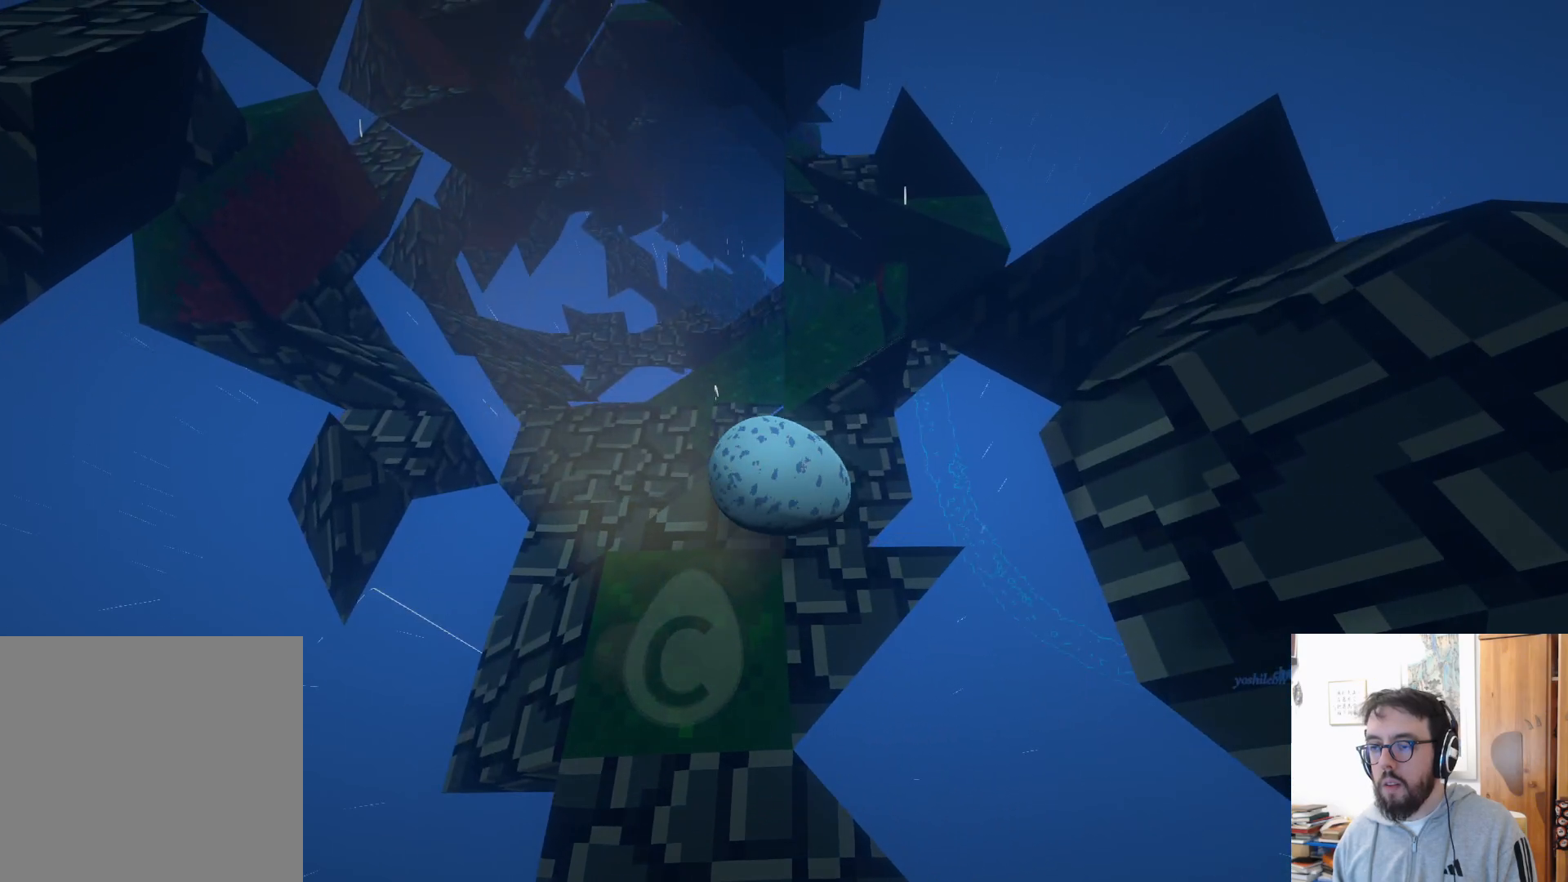
{"buttons": [], "left_stick": "down-left", "right_stick": "center", "events": [[67, "left_stick", "up"], [317, "left_stick", "center"], [400, "left_stick", "down-left"]]}
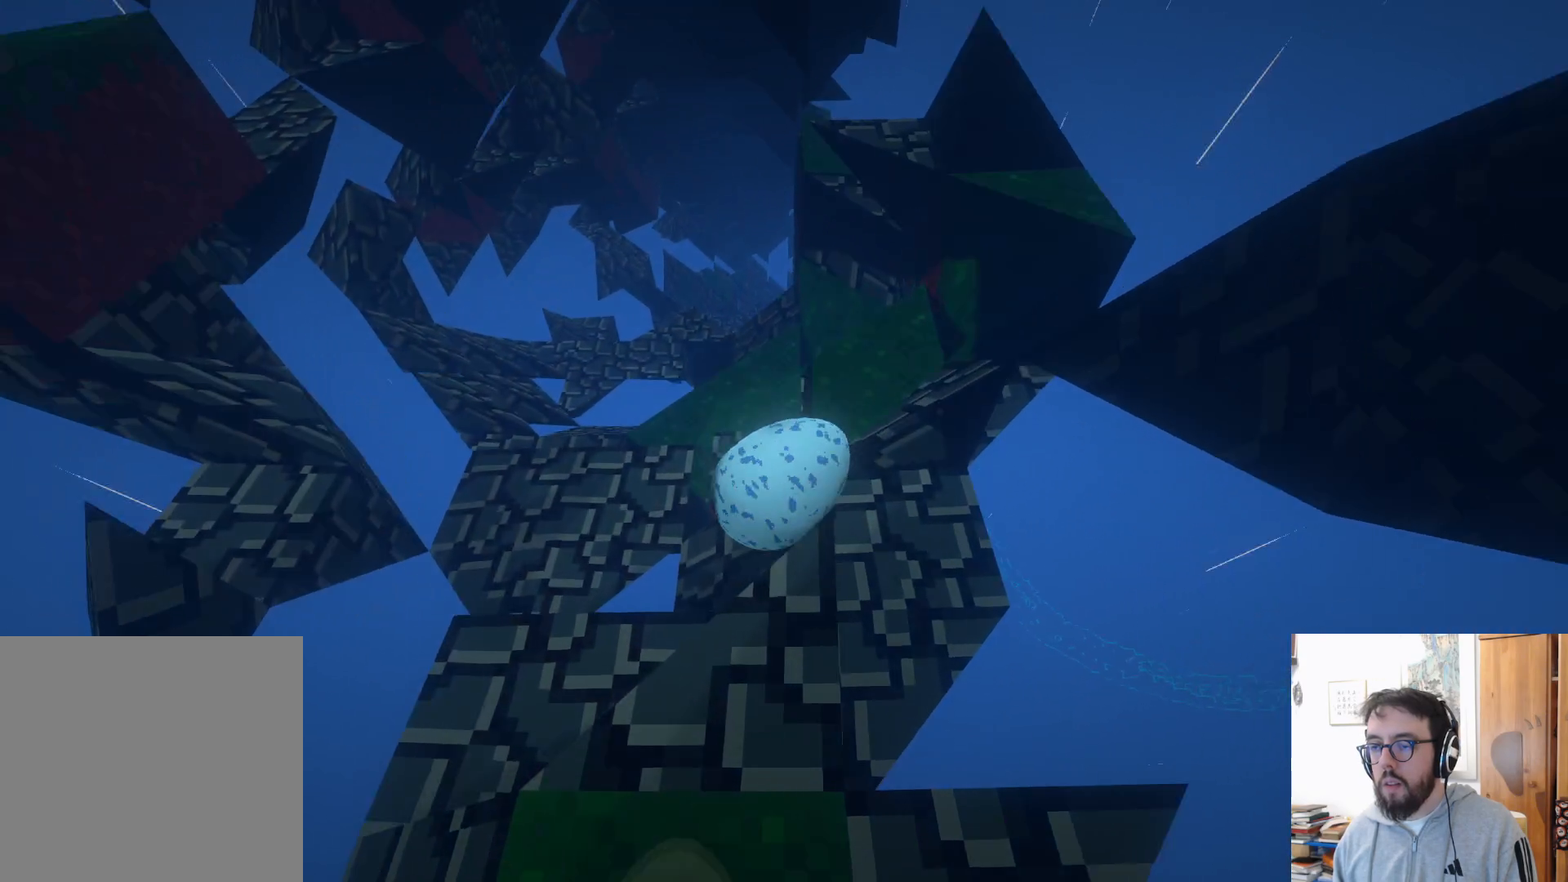
{"buttons": [], "left_stick": "up-right", "right_stick": "center", "events": [[50, "left_stick", "up-left"], [150, "left_stick", "up-right"]]}
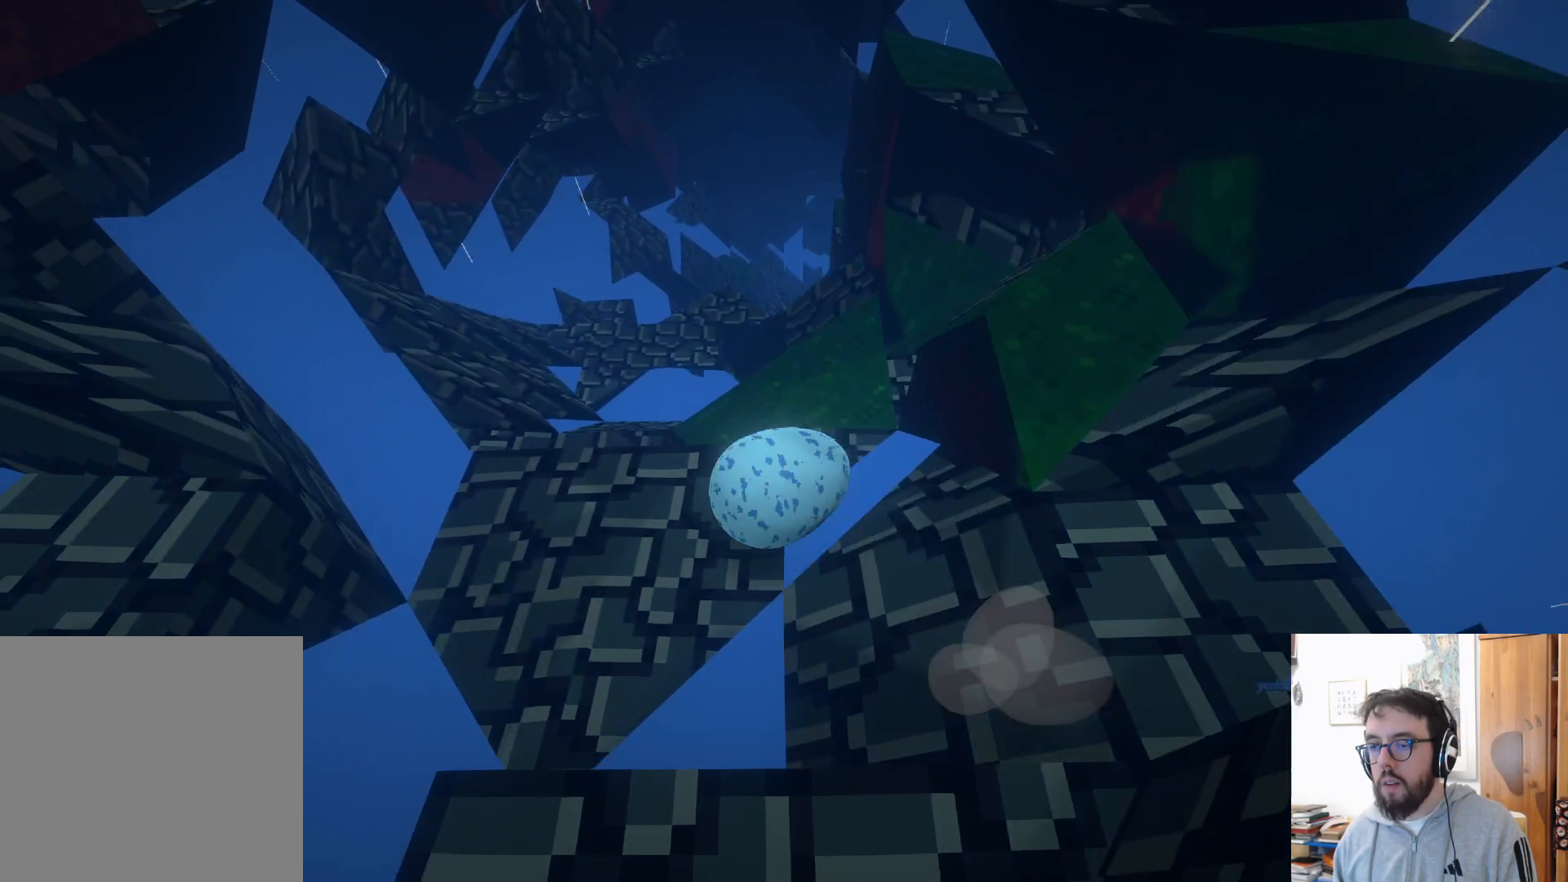
{"buttons": [], "left_stick": "up-right", "right_stick": "down-right", "events": [[83, "right_stick", "down-right"]]}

→ **Aim of the task**: Since the pictures are not wanted, transcribe the rest of the listing above exactly.

→ **Result of this exercise**:
{"buttons": [], "left_stick": "down-left", "right_stick": "center", "events": [[67, "left_stick", "up"], [317, "left_stick", "center"], [400, "left_stick", "down-left"]]}
{"buttons": [], "left_stick": "up-right", "right_stick": "center", "events": [[50, "left_stick", "up-left"], [150, "left_stick", "up-right"]]}
{"buttons": [], "left_stick": "up-right", "right_stick": "down-right", "events": [[83, "right_stick", "down-right"]]}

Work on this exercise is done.